▶ [What you are asked to do] Return the records that follow, matching each one exactly.

▶ [Collected data entries]
= = = =
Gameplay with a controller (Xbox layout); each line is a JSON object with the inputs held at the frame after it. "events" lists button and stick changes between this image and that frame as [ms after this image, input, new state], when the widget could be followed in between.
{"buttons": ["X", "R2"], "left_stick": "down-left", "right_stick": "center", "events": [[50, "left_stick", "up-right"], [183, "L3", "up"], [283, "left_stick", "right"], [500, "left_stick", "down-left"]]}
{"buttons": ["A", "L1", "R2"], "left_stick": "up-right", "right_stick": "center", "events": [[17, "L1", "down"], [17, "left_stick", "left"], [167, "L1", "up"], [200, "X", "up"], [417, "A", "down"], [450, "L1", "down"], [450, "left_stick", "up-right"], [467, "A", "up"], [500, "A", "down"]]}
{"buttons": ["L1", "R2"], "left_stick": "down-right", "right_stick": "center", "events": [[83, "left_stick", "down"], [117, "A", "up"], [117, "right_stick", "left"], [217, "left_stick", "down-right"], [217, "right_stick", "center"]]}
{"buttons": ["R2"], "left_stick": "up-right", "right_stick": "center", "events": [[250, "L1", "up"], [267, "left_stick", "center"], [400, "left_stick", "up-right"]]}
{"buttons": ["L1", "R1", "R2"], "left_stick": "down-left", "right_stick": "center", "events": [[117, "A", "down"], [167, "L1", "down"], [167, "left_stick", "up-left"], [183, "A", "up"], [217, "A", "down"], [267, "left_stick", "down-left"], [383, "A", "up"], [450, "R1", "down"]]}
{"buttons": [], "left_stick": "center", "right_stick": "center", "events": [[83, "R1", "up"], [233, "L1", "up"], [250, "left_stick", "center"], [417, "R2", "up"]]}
= = = =
▶ [Answer section]
Gameplay with a controller (Xbox layout); each line is a JSON object with the inputs held at the frame after it. "events" lists button and stick changes between this image and that frame as [ms after this image, input, new state], when the widget could be followed in between.
{"buttons": ["X", "R2"], "left_stick": "down-left", "right_stick": "center", "events": [[50, "left_stick", "up-right"], [183, "L3", "up"], [283, "left_stick", "right"], [500, "left_stick", "down-left"]]}
{"buttons": ["A", "L1", "R2"], "left_stick": "up-right", "right_stick": "center", "events": [[17, "L1", "down"], [17, "left_stick", "left"], [167, "L1", "up"], [200, "X", "up"], [417, "A", "down"], [450, "L1", "down"], [450, "left_stick", "up-right"], [467, "A", "up"], [500, "A", "down"]]}
{"buttons": ["L1", "R2"], "left_stick": "down-right", "right_stick": "center", "events": [[83, "left_stick", "down"], [117, "A", "up"], [117, "right_stick", "left"], [217, "left_stick", "down-right"], [217, "right_stick", "center"]]}
{"buttons": ["R2"], "left_stick": "up-right", "right_stick": "center", "events": [[250, "L1", "up"], [267, "left_stick", "center"], [400, "left_stick", "up-right"]]}
{"buttons": ["L1", "R1", "R2"], "left_stick": "down-left", "right_stick": "center", "events": [[117, "A", "down"], [167, "L1", "down"], [167, "left_stick", "up-left"], [183, "A", "up"], [217, "A", "down"], [267, "left_stick", "down-left"], [383, "A", "up"], [450, "R1", "down"]]}
{"buttons": [], "left_stick": "center", "right_stick": "center", "events": [[83, "R1", "up"], [233, "L1", "up"], [250, "left_stick", "center"], [417, "R2", "up"]]}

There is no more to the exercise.